Picture of Steve RutherMy research project is focused on the numerical thermal modeling of a quartz window for a small particle solar receiver.  An energy solver code, written in FORTRAN for this research, is used to thermally analyze the effects of conduction, convection and radiative heat transfer.  The energy solver is a steady state, planar, non-uniform, three dimensional finite volume code written in cylindrical coordinates to solve the energy equation.  The code has spatially variable convection and fixed edge temperature boundary conditions.  The radiation heat transfer is calculated using the Monte Carlo Ray Trace (MCRT) method.  This computational technique involves tracing photon bundles along linear trajectories and using probability distribution function to model the governing equations.  Probability distributions are used to determine the direction of a photon bundles trajectory, the wavelength of a photon bundle, if the photon bundle is absorbed or reflected by a surface, and the distance a photon bundle will travel before it is absorbed in a participating medium.

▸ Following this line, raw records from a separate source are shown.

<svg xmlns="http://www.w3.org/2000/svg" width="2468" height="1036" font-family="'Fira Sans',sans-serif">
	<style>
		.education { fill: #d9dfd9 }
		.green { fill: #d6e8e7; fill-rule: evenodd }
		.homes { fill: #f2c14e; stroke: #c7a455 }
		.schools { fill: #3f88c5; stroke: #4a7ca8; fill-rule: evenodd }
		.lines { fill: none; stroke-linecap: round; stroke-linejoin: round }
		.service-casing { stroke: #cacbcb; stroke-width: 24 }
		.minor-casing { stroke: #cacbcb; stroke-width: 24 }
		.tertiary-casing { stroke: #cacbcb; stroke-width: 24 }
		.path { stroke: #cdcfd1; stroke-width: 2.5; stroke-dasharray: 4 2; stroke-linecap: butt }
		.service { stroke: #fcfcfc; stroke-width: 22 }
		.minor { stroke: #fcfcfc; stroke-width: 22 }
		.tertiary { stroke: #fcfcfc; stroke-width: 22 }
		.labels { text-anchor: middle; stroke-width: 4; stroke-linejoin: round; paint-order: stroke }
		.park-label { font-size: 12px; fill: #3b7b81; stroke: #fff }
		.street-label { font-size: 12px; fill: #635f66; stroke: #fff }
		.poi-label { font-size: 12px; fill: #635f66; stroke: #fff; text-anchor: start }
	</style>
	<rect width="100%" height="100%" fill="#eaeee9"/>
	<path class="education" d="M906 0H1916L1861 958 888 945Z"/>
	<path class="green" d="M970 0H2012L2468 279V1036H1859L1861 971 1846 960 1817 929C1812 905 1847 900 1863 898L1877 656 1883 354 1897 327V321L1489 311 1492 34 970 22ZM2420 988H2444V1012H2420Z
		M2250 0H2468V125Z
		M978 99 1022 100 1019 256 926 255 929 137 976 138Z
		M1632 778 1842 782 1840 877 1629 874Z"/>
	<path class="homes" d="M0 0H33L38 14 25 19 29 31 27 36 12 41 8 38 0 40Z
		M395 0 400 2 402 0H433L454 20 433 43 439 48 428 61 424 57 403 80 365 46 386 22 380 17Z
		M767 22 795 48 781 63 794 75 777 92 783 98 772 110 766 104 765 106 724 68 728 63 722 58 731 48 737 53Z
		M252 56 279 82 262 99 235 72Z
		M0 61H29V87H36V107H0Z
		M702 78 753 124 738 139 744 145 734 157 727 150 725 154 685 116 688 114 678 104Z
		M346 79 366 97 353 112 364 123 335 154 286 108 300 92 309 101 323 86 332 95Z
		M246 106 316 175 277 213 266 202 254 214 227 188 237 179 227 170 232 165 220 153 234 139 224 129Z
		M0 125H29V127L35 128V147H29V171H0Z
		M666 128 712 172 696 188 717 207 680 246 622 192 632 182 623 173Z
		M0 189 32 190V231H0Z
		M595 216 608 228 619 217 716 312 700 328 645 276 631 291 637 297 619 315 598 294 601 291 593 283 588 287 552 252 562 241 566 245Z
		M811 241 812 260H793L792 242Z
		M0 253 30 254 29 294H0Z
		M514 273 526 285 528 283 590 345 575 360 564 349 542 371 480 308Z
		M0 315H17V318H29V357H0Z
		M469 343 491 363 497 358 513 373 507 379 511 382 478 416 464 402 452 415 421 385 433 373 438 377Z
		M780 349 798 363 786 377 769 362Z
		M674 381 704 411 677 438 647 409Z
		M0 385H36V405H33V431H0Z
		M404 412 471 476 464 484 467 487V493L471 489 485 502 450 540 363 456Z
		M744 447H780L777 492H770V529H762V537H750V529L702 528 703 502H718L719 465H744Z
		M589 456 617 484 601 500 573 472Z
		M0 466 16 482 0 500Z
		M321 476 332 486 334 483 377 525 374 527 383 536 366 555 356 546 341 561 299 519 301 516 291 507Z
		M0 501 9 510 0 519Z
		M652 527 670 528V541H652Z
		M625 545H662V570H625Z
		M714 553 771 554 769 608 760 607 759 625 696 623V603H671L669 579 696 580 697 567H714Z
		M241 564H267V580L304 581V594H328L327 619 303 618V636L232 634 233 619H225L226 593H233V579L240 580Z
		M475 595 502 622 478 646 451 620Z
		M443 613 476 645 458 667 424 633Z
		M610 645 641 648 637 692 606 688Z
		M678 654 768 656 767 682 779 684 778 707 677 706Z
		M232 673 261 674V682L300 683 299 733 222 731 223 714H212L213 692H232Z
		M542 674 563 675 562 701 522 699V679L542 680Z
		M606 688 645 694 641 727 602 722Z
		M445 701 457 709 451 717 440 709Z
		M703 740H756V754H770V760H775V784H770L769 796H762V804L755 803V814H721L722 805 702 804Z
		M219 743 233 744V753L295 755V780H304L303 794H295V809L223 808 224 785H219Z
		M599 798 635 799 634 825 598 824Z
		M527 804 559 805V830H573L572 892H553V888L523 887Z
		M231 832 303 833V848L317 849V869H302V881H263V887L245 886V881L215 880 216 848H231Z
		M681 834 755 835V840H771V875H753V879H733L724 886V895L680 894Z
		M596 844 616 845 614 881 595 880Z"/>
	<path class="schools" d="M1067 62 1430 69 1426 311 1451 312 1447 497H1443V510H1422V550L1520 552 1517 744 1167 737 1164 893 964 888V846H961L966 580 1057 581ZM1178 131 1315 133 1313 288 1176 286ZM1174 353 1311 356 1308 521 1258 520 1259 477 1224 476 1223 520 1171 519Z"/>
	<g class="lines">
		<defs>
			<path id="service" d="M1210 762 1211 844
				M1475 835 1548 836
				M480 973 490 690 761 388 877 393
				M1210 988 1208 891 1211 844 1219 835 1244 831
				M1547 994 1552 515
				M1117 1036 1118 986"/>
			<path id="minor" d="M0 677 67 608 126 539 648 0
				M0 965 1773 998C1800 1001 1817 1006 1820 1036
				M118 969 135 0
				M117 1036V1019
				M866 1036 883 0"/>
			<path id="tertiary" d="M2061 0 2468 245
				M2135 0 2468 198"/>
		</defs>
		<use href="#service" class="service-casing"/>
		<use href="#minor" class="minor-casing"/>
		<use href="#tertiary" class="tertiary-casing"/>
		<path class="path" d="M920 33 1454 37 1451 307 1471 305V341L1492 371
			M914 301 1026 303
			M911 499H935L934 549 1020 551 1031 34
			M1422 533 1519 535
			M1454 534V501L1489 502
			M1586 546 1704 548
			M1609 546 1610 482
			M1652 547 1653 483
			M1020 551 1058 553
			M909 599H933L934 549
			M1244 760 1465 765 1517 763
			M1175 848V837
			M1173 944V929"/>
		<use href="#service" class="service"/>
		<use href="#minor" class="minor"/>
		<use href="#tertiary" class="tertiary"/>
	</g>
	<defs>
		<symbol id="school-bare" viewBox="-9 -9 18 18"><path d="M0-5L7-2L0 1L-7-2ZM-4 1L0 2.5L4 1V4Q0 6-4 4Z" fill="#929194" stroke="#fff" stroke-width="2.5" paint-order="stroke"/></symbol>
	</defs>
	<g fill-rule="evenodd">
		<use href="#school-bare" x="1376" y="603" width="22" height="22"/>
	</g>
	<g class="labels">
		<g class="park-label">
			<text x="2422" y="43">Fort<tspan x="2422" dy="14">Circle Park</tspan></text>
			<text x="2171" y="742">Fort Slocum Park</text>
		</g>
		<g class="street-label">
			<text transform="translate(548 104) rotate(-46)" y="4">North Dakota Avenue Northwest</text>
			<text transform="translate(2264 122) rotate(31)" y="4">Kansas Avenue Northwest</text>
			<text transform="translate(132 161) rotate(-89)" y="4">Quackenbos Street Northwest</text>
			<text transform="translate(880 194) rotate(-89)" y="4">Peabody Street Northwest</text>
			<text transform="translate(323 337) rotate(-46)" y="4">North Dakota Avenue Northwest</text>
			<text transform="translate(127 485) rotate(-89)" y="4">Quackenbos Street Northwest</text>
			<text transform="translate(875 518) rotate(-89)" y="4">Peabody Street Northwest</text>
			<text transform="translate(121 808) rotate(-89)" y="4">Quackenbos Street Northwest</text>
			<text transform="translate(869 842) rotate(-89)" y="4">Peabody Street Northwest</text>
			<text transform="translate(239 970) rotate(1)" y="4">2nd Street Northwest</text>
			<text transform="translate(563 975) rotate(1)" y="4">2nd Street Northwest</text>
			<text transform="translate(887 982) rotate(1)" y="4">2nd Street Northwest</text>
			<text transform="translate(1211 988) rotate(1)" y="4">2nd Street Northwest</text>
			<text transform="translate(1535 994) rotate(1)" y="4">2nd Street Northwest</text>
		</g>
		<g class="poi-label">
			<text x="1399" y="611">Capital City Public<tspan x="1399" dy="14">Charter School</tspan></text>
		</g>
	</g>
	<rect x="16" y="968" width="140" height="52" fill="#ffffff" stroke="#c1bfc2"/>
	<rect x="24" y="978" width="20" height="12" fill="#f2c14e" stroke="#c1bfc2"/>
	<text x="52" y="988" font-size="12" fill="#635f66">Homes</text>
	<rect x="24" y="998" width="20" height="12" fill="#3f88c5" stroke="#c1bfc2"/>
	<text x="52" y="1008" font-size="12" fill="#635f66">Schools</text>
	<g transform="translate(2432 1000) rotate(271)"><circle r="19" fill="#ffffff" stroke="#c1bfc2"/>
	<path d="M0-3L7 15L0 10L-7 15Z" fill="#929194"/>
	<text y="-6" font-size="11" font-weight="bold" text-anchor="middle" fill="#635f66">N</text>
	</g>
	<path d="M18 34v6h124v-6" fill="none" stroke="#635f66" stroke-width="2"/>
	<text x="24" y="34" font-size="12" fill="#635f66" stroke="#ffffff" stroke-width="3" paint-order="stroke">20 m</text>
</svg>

The window energy solver code will be coupled to the computation fluid dynamics package ANSYS Fluent to calculate the convection coefficients and local film temperatures on both the internal and external surfaces of the window.  The output temperature map of this code is used as an input into the structural thermal analysis of the window.  The goal of this project is to design and analyze a window for a 5 MWth Small Particle Solar Receiver to be designed and tested under the U.S. DOE’s SunShot Initiative at the National Solar Thermal Test Facility (Albuquerque, NM).

Analyzing surface radiation emission from high temperature materials is common.  This research analyzes the importance of internal radiation emission from inside the high temperature, semi-transparent window and compares it to effective conductivity models which have been suggested for semitransparent solids.